“Looking back, it’s amazing how easy things were for researchers when I was a young man. In comparison to just how competitive the field has become,” said the 80-year-old American computer scientist Jeffrey Ullman in an exclusive interview with AIM.
Recalling the state of research in the 60s he said, everywhere you looked, there was something new. Now there are a lot of new directions that come up, but so much of research these days is squeezing a little bit of performance out of something just to get a little improvement.
Further, talking about research he said, “A part of the problem is that too many people are led to believe that the success in life depends upon them doing research. What has happened is people who could be excellent teachers are basically forced to do second and third grade research because that’s how they get promoted.”
He humbly opined, “If there’s money to be made from that case, just make your money. Go do something else.”
Ullman won the Turing Award in 2020 for co-creating the building blocks of computer programming in the early 60s along with his long time friend Alfred Aho. The duo refined one of the key components of a computer: the “compiler”.
Bias In, Bias Out
Ullman’s contributions to computer science have a direct impact on the foundations of data science. His research bedrocked many key concepts and techniques employed in the storage, analysis, and interpretation of data, making him an influential figure.
Emphasising on the relevance of data science he said, “The thing that makes machine learning powerful is that you can feed so much data to these interesting models. For example, multi-layer neural nets only make sense if you look at epically millions or billions of training examples.” He also addressed that “for years people have been trying to exploit data to solve problems”.
Clarifying the bias problem in language models, he said, “Often people think the machine learning algorithms introduce bias. 50 years ago, everybody knew ‘garbage in garbage out’. In this particular case, it is ‘bias in, bias out’.
He stated a canonical example of a company which decided to write software to sift through resumes of people applying for jobs. “If the data shows women have not been promoted in proportion to their ability then the AI is going to learn that being female is a negative indication of success, and they’re gonna throw out females. If it’s a good algorithm, it’s going to learn and pick that up,” the said.
The fault is not with the AI, it is with the company policy and the data that policy has generated Ullman believes. “If they built an LLM, in the time of Galileo, the chat would have said that the sun revolves around the Earth because everybody believed that,” he chuckled.
ChatGPT and Eric Schmidt
“I am surprised you didn’t ask if these language models are becoming sentient,” he said jokingly. “The deceptive thing is because the people who created the text on which these models are built are sentient. The LLM is regurgitating the consensus of what sentient beings say it is going to sound sentient,” he added.
A couple of days ago Ullman was discussing with Eric Schmidt the problem of what happens when you ask ChatGPT what’s the best way to kill a million people?

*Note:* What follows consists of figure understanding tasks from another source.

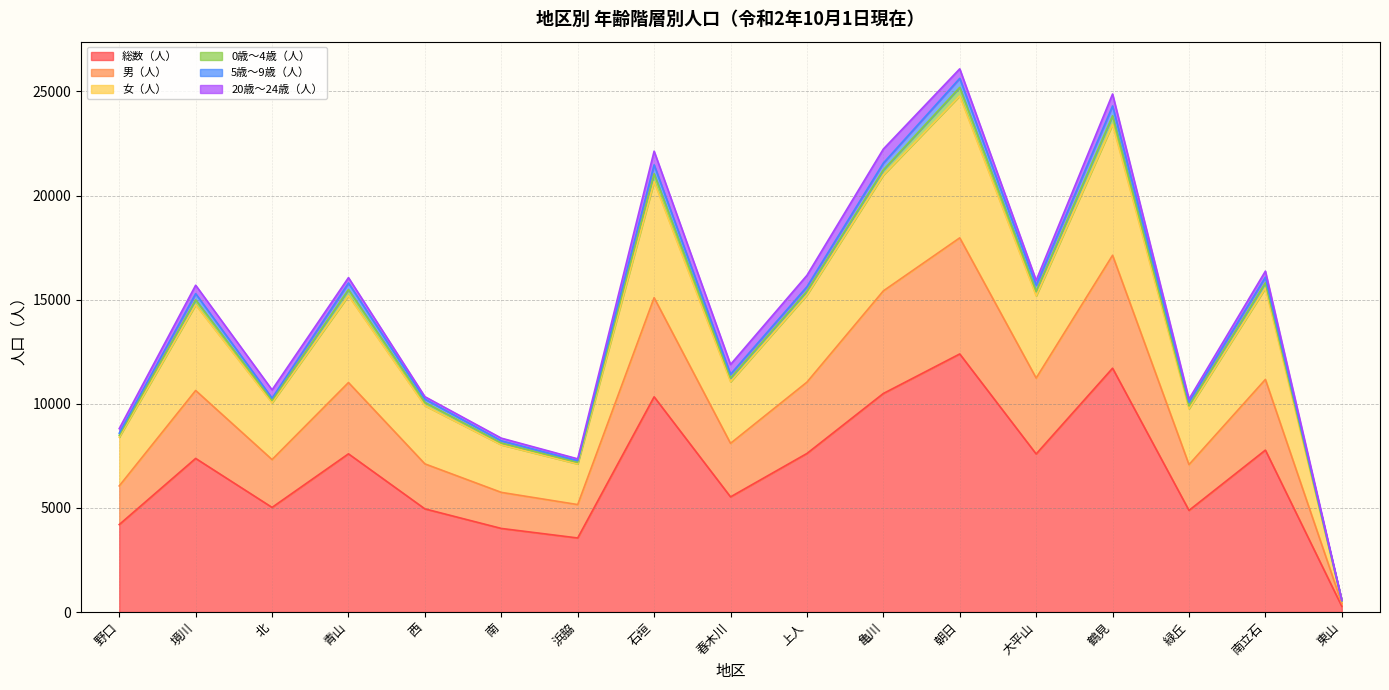

The value of 総数（人） at 春木川 is 9734. True or false?

False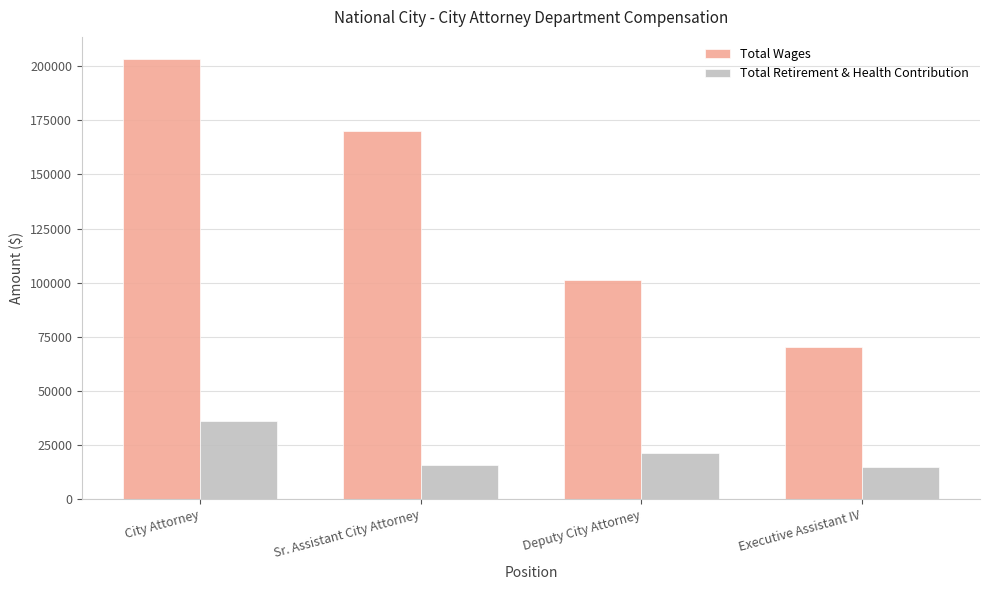

What is the label of the 3rd bar from the right?

Sr. Assistant City Attorney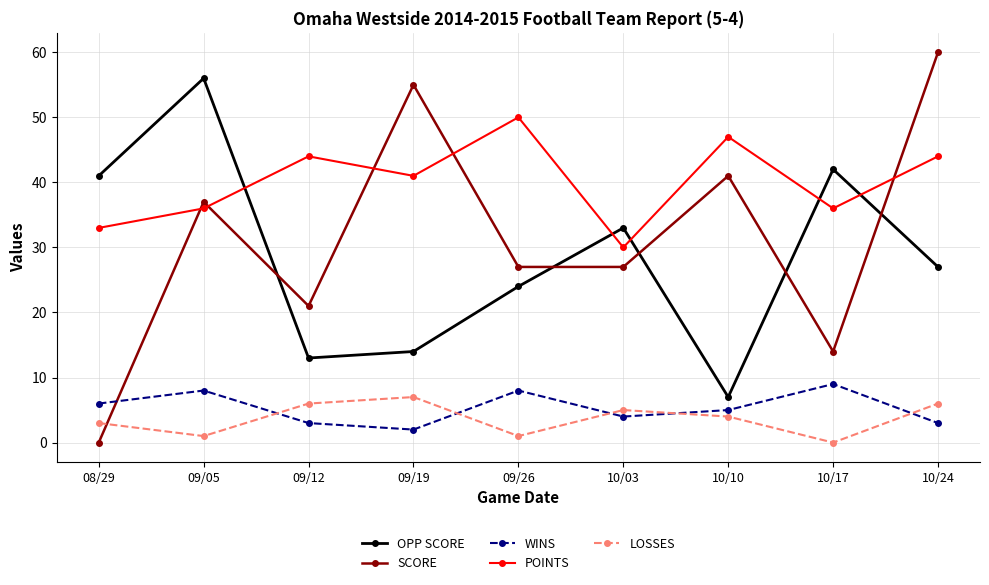

What is the minimum value for OPP SCORE?

7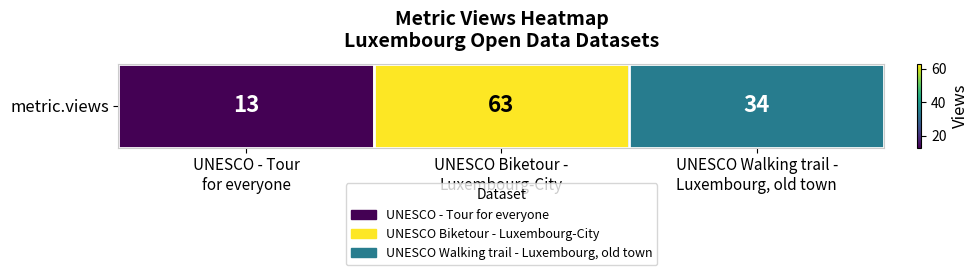

Rank the categories by value from highest to lowest.

UNESCO Biketour -
Luxembourg-City, UNESCO Walking trail -
Luxembourg, old town, UNESCO - Tour
for everyone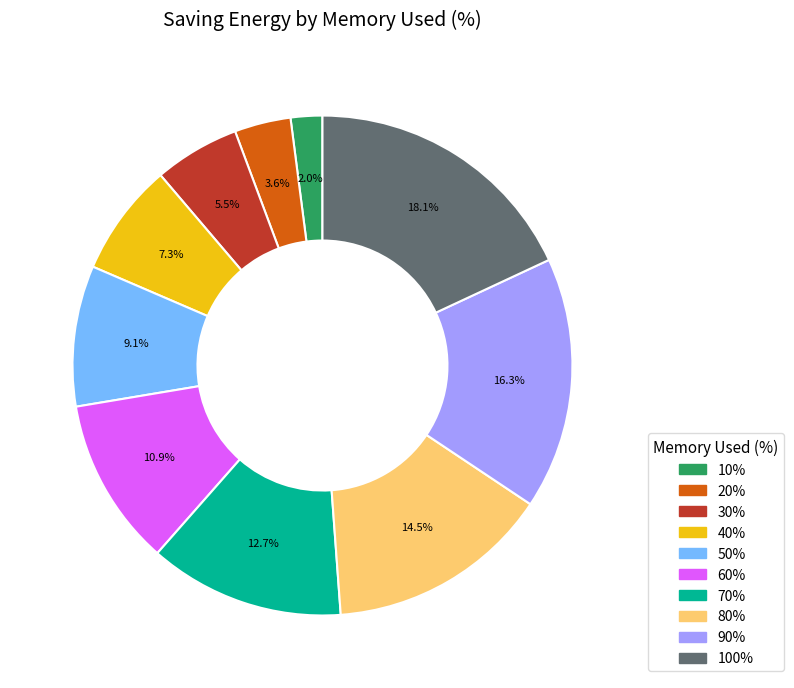

Does 100% represent more than half of the total?

No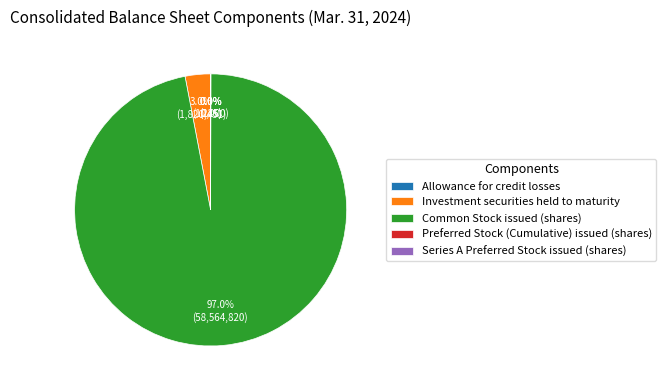

Which category has the biggest portion of the pie?

Common Stock issued (shares)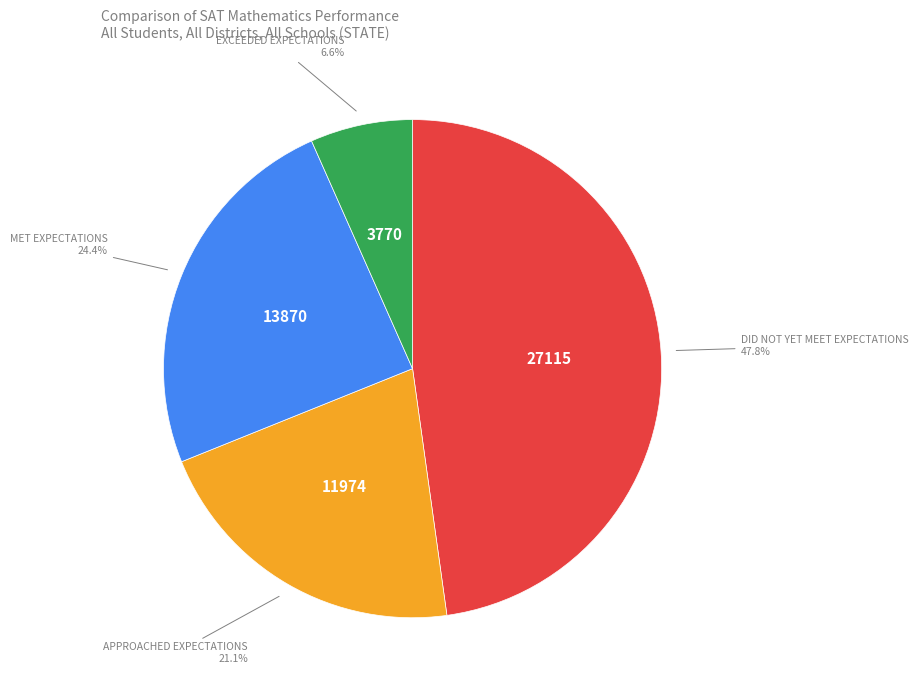

Does any single category account for the majority?

No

The former Google CEO told Ullman that it wouldn’t answer that question. It knows not to let that question be answered. But that doesn’t mean you can’t rephrase it in such a way that you can get some really dangerous information out of that.
“It’s a very hard problem. If you understand that there is something these generative models shouldn’t be saying. You can stop them from saying it. But how do you understand everything that could cause trouble?” Ullman pondered.
Drawing parallels, he recalled the instance when social networks tried to get rid of hate speech on their platforms. The tech giants have put efforts for decades “but how to write an algorithm that disallows anything that we would all agree as hate speech and allows anything that we would all agree is not hate speech” still remains an unsolved issue.
Current work
Currently, Ullman is trying to calculate how much speech there is available. I’ve heard that the newest model GPT-4 essentially use everything. “At some point, they will run out of new data. You’ve got 8 billion people. Let’s say half of the people even type around 100,000 words a year. You’ve got a couple of 100 trillion words of data and that might support significantly more than a trillion parameters model.”
Ullman believes that there are many occupations where it could be used as a tool but the idea that lawyers and physicians are going to be completely replaced by these LLMs. “I do not think it’s going to happen,” he said.
“In fact, what I suspect will happen is exactly what happened when tools like Microsoft Word became available. You’ll spend just as much time writing or doing your job, but the output will be better quality. The jobs won’t really go away, the results may be better if these models are used,” he concluded.